Prompt Augmentation: A specialized prompt template is used to combine the retrieved information. The template is structured to include:
Explicit instructions for the AI (e.g., "Answer based only on the following context...").
The retrieved document chunks (the "Context").
The original user "Question."
Answer Generation: This complete, augmented prompt is sent to a generative LLM (supporting providers like OpenAI, Groq, or Google AI) via a LangChain Expression Language (LCEL) chain. The LLM then generates a final answer that is "grounded" in the provided context. This is the "Generation" step.
The project successfully resulted in a functional, end-to-end RAG-based AI assistant. The system demonstrates the following key outcomes:
Successful Document Ingestion: The application correctly loads, chunks, embeds, and indexes custom documents from the data/ directory into a persistent vector store. This was verified by inspecting the ChromaDB collection count.
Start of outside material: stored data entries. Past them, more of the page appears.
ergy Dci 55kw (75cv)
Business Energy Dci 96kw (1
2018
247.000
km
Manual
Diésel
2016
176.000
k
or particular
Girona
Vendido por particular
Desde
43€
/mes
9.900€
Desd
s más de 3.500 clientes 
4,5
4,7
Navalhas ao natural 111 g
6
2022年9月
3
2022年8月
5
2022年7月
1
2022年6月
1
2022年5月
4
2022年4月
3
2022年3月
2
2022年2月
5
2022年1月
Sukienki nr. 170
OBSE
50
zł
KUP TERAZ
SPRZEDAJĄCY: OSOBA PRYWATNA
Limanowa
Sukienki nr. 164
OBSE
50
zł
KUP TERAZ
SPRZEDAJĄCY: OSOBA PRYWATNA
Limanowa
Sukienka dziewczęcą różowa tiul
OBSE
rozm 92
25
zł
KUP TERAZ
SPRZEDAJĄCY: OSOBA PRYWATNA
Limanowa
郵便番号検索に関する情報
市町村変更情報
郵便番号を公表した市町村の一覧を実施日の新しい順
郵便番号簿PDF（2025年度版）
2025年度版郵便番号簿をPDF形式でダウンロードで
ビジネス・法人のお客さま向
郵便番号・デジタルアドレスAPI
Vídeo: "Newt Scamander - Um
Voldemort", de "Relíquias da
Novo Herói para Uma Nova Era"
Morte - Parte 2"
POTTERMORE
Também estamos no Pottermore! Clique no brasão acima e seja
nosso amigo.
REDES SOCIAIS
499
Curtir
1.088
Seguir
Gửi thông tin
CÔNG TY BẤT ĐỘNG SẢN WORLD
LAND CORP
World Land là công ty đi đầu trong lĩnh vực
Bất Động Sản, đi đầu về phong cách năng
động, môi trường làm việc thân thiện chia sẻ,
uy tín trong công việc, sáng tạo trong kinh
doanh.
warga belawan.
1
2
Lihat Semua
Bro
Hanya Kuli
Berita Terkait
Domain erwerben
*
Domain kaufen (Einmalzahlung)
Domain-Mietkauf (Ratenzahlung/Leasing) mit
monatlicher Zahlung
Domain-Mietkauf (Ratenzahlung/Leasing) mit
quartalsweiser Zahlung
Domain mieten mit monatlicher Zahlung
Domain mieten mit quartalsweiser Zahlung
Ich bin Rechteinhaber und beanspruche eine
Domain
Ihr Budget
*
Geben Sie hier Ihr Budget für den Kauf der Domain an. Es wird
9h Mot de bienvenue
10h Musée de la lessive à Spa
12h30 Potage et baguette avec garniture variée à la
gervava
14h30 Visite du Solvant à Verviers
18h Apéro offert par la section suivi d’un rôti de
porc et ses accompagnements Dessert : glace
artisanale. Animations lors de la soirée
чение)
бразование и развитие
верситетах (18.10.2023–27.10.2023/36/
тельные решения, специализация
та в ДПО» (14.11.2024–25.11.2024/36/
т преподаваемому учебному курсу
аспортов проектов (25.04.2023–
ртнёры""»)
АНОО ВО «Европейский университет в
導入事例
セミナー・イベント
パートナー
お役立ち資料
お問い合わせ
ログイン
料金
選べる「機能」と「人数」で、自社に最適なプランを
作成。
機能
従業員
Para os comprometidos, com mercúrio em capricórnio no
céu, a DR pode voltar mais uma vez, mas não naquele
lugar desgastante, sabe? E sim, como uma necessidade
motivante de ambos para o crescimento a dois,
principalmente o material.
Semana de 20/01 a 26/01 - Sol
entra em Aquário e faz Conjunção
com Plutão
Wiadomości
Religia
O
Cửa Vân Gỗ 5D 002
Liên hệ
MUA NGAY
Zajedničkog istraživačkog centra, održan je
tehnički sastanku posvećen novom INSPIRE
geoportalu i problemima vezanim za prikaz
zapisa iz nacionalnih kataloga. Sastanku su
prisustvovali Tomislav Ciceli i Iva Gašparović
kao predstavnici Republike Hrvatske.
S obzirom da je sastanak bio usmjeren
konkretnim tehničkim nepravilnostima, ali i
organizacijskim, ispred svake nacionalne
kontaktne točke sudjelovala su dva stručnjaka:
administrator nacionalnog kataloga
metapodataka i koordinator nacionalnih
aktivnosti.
Effective Grounded Answering: When tested with questions whose answers were explicitly contained in the provided documents, the assistant provided accurate, relevant, and factual responses. The system was able to synthesize information, often drawing from multiple retrieved chunks to form a comprehensive answer.
Hallucination Mitigation: A critical success criterion was the system's ability to "refuse" to answer questions outside its knowledge base. When asked questions about topics not present in the documents, the assistant correctly followed its prompt instructions and responded that it did not have sufficient information, thereby avoiding the fabrication of answers.
Modular and Extensible Framework: The final system is highly modular. Due to the use of LangChain, the core logic can easily be adapted to use different LLM providers, embedding models, or vector databases with minimal code changes.
In conclusion, the project serves as a successful proof-of-concept, effectively bridging the gap between the generative capabilities of LLMs and the need for verifiable, domain-specific information. The RAG architecture proved to be a highly effective method for creating a trustworthy and knowledgeable AI assistant.